*** Opening Data provided ***

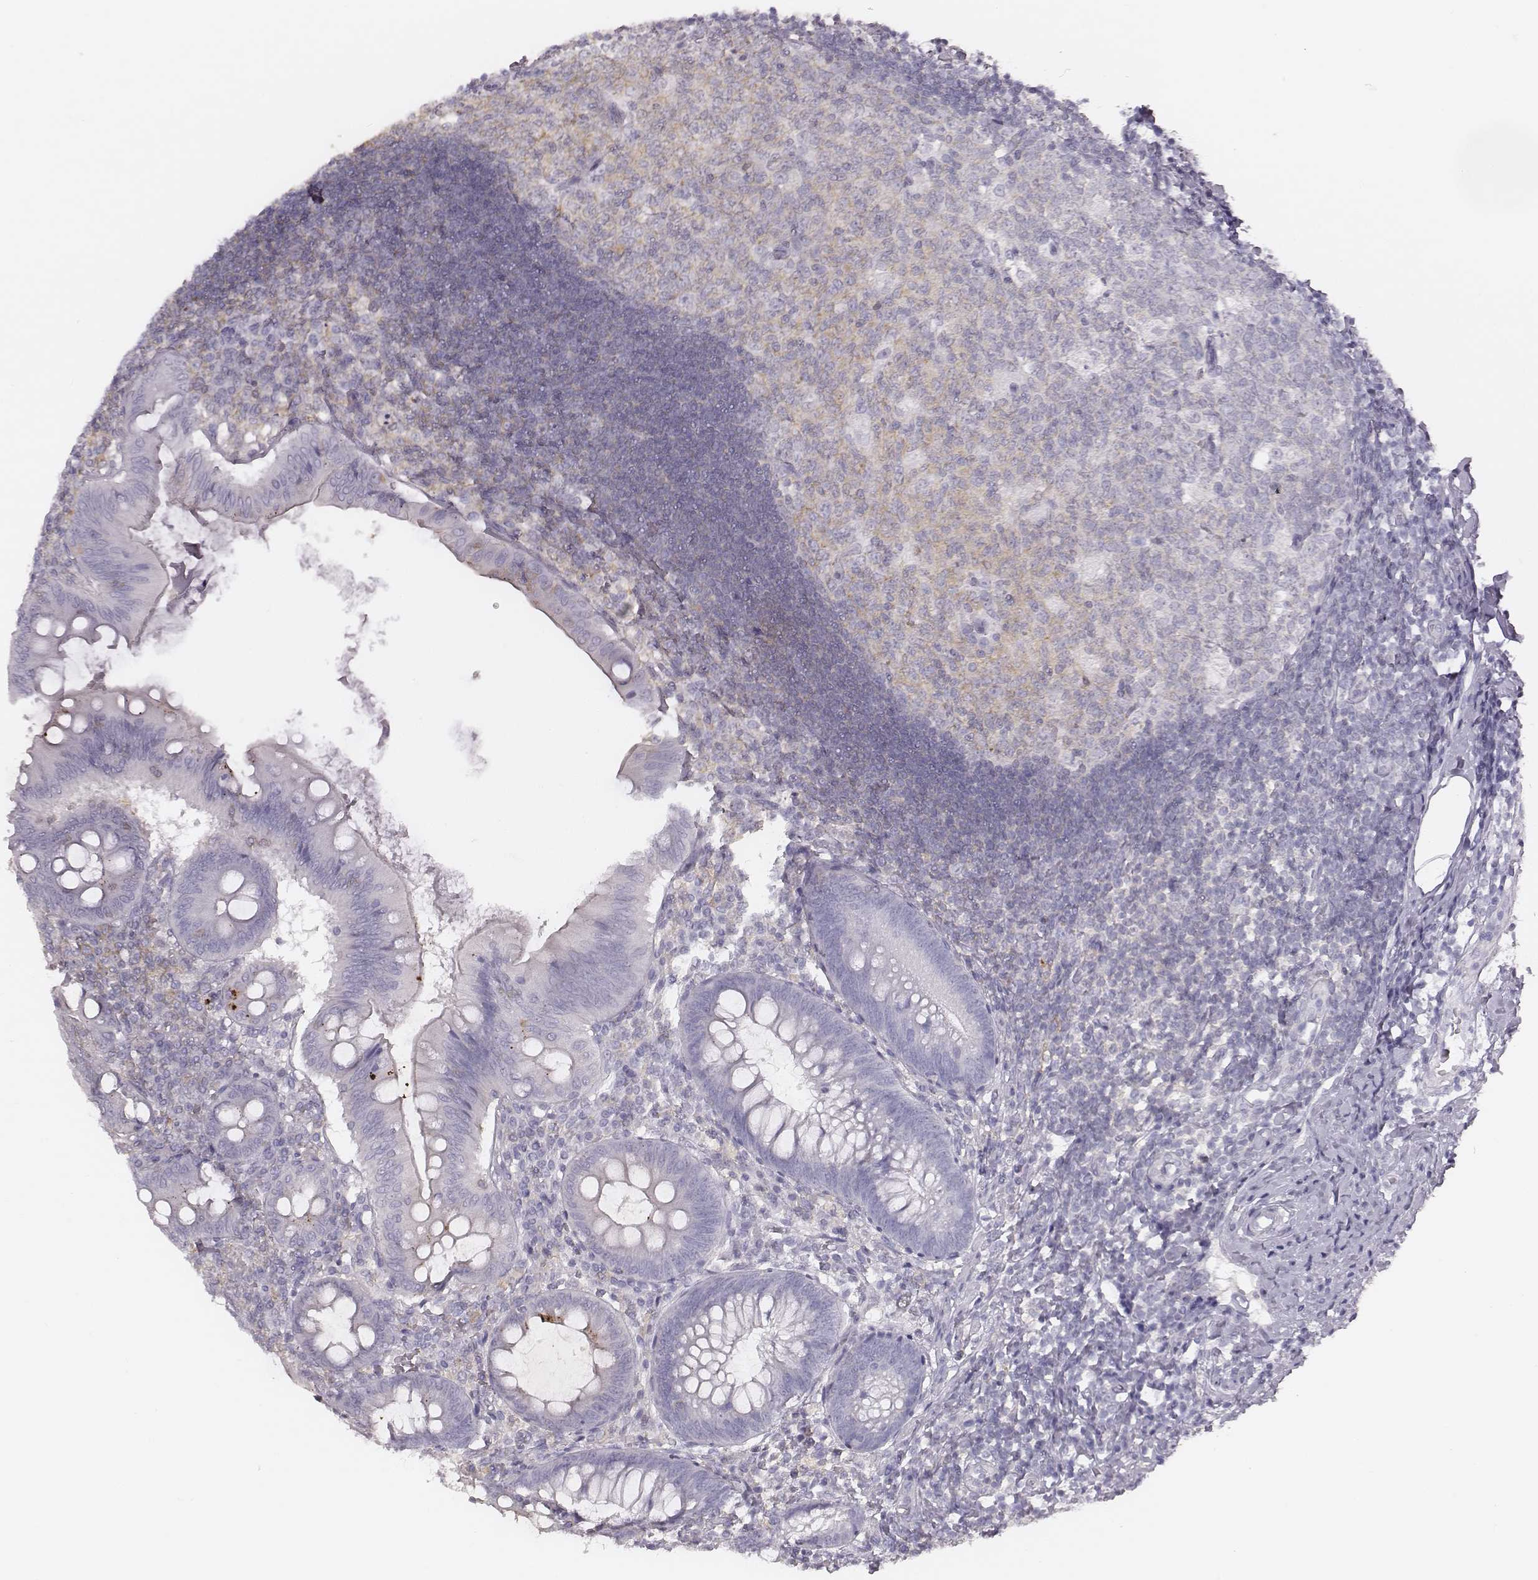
{"staining": {"intensity": "negative", "quantity": "none", "location": "none"}, "tissue": "appendix", "cell_type": "Glandular cells", "image_type": "normal", "snomed": [{"axis": "morphology", "description": "Normal tissue, NOS"}, {"axis": "morphology", "description": "Inflammation, NOS"}, {"axis": "topography", "description": "Appendix"}], "caption": "This is an immunohistochemistry histopathology image of unremarkable appendix. There is no staining in glandular cells.", "gene": "ENSG00000285837", "patient": {"sex": "male", "age": 16}}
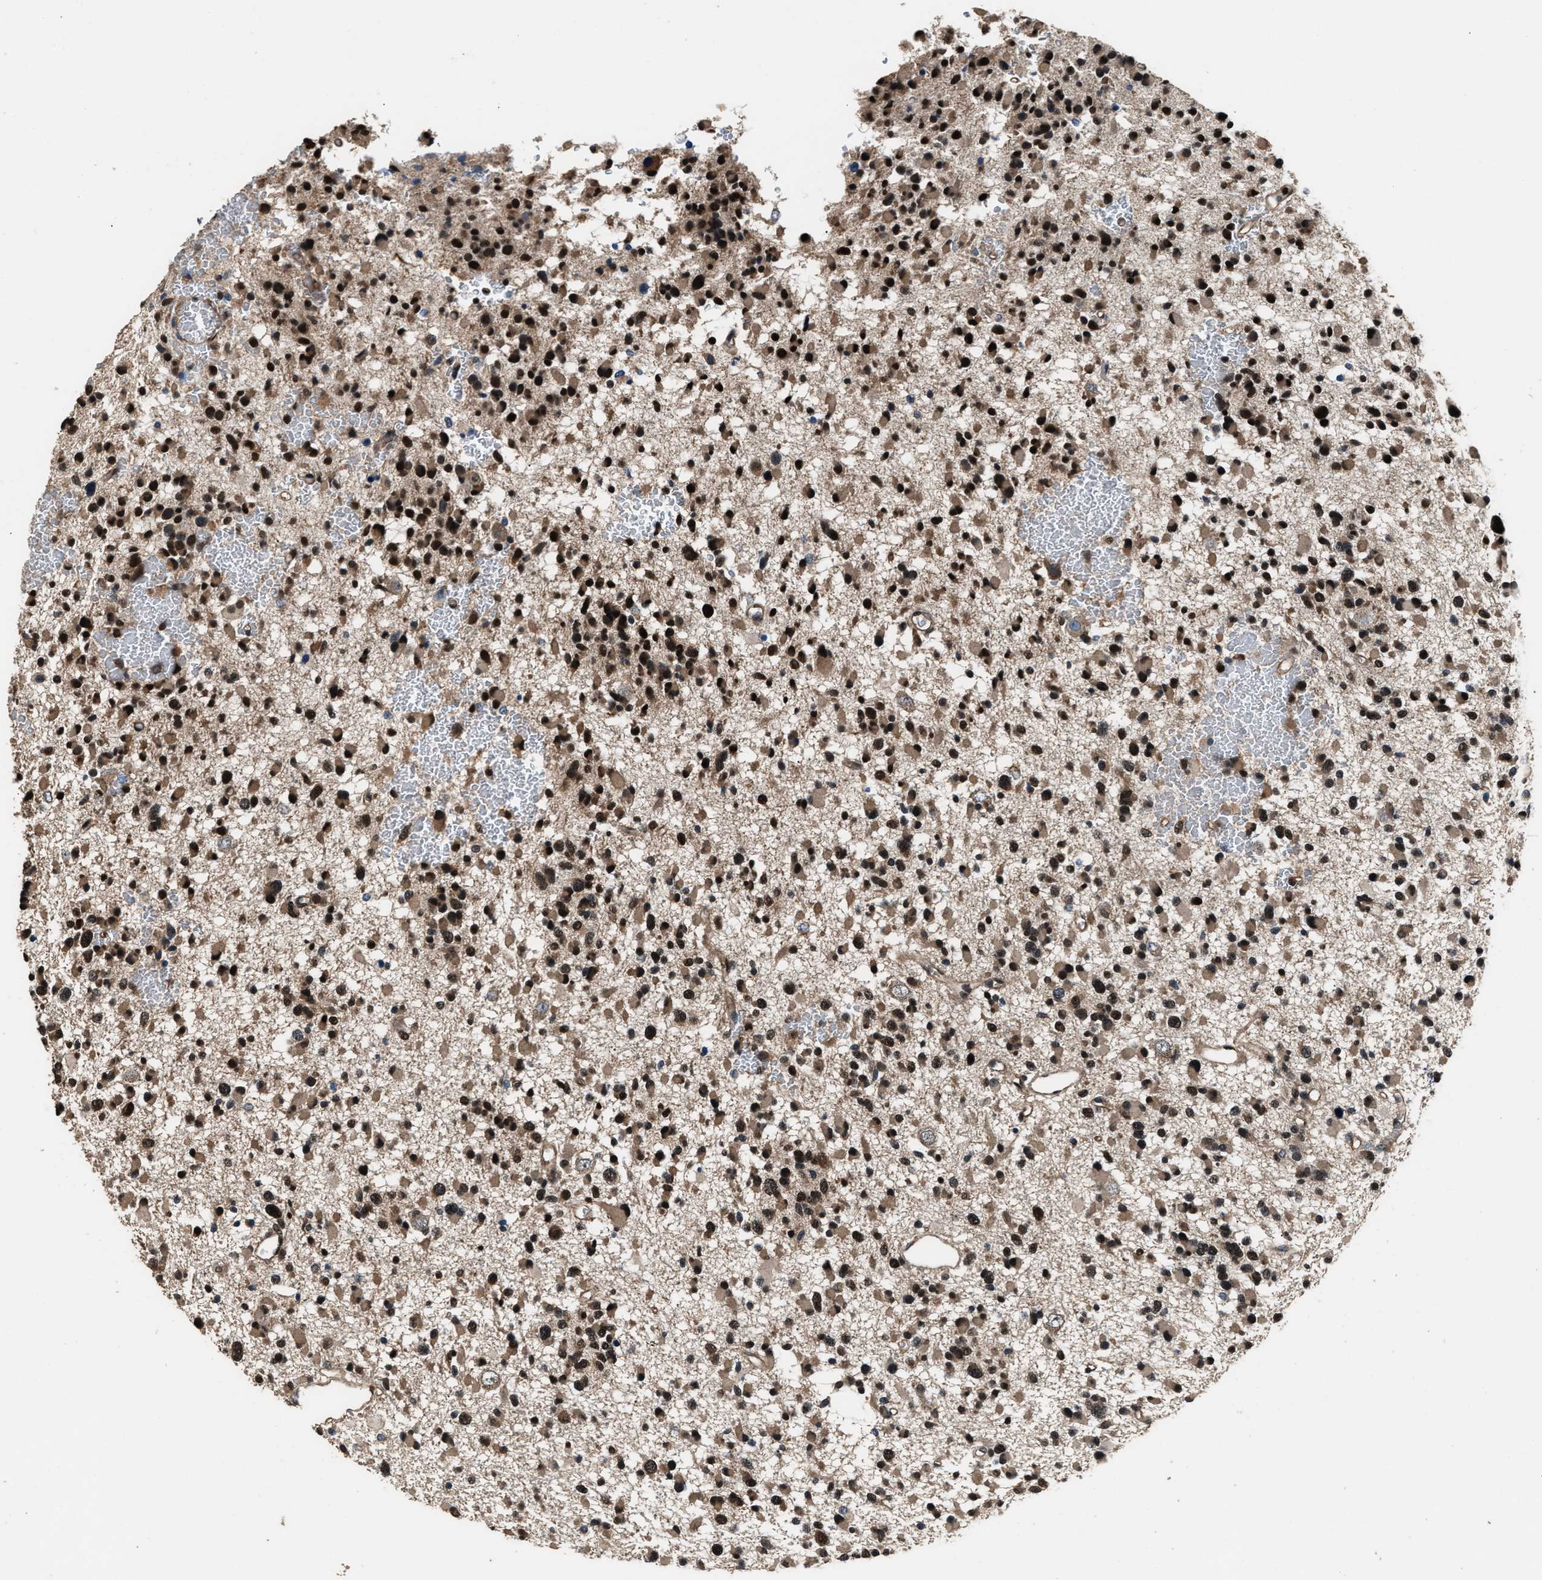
{"staining": {"intensity": "strong", "quantity": "25%-75%", "location": "cytoplasmic/membranous,nuclear"}, "tissue": "glioma", "cell_type": "Tumor cells", "image_type": "cancer", "snomed": [{"axis": "morphology", "description": "Glioma, malignant, Low grade"}, {"axis": "topography", "description": "Brain"}], "caption": "A micrograph of malignant low-grade glioma stained for a protein exhibits strong cytoplasmic/membranous and nuclear brown staining in tumor cells.", "gene": "DFFA", "patient": {"sex": "female", "age": 22}}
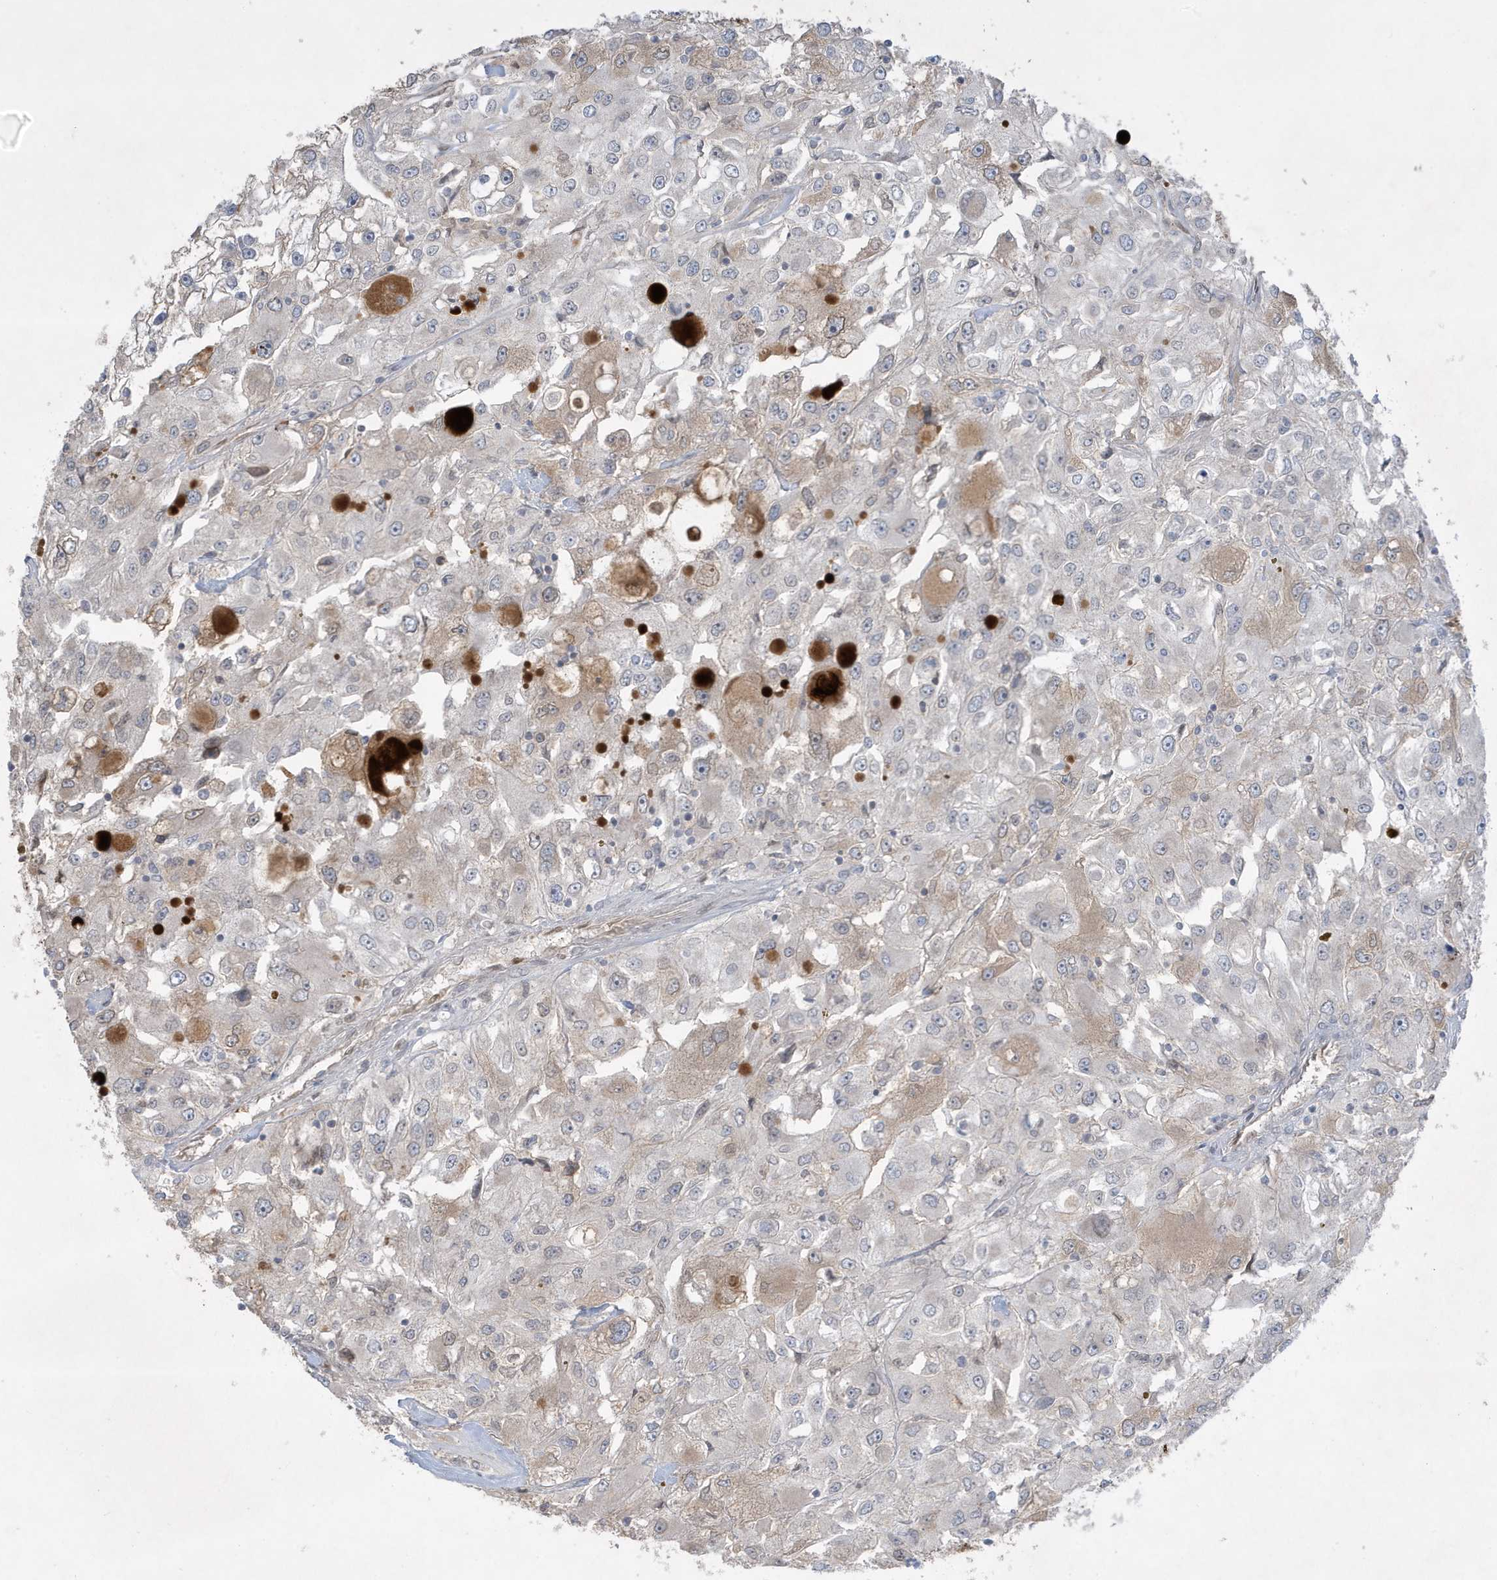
{"staining": {"intensity": "moderate", "quantity": "<25%", "location": "cytoplasmic/membranous,nuclear"}, "tissue": "renal cancer", "cell_type": "Tumor cells", "image_type": "cancer", "snomed": [{"axis": "morphology", "description": "Adenocarcinoma, NOS"}, {"axis": "topography", "description": "Kidney"}], "caption": "There is low levels of moderate cytoplasmic/membranous and nuclear positivity in tumor cells of adenocarcinoma (renal), as demonstrated by immunohistochemical staining (brown color).", "gene": "FNDC1", "patient": {"sex": "female", "age": 52}}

*** Closing Data provided ***

▸ **Requirement**:
Word for word, reproduce all of the data, but keep out the pictures.

▸ **Response**:
{"staining": {"intensity": "negative", "quantity": "none", "location": "none"}, "tissue": "appendix", "cell_type": "Glandular cells", "image_type": "normal", "snomed": [{"axis": "morphology", "description": "Normal tissue, NOS"}, {"axis": "morphology", "description": "Inflammation, NOS"}, {"axis": "topography", "description": "Appendix"}], "caption": "This is an immunohistochemistry histopathology image of unremarkable appendix. There is no staining in glandular cells.", "gene": "ENSG00000285837", "patient": {"sex": "male", "age": 16}}
{"staining": {"intensity": "strong", "quantity": "25%-75%", "location": "cytoplasmic/membranous,nuclear"}, "tissue": "glioma", "cell_type": "Tumor cells", "image_type": "cancer", "snomed": [{"axis": "morphology", "description": "Glioma, malignant, Low grade"}, {"axis": "topography", "description": "Brain"}], "caption": "A micrograph of malignant low-grade glioma stained for a protein exhibits strong cytoplasmic/membranous and nuclear brown staining in tumor cells.", "gene": "DFFA", "patient": {"sex": "female", "age": 22}}
{"staining": {"intensity": "moderate", "quantity": "<25%", "location": "cytoplasmic/membranous,nuclear"}, "tissue": "renal cancer", "cell_type": "Tumor cells", "image_type": "cancer", "snomed": [{"axis": "morphology", "description": "Adenocarcinoma, NOS"}, {"axis": "topography", "description": "Kidney"}], "caption": "There is low levels of moderate cytoplasmic/membranous and nuclear positivity in tumor cells of adenocarcinoma (renal), as demonstrated by immunohistochemical staining (brown color).", "gene": "FNDC1", "patient": {"sex": "female", "age": 52}}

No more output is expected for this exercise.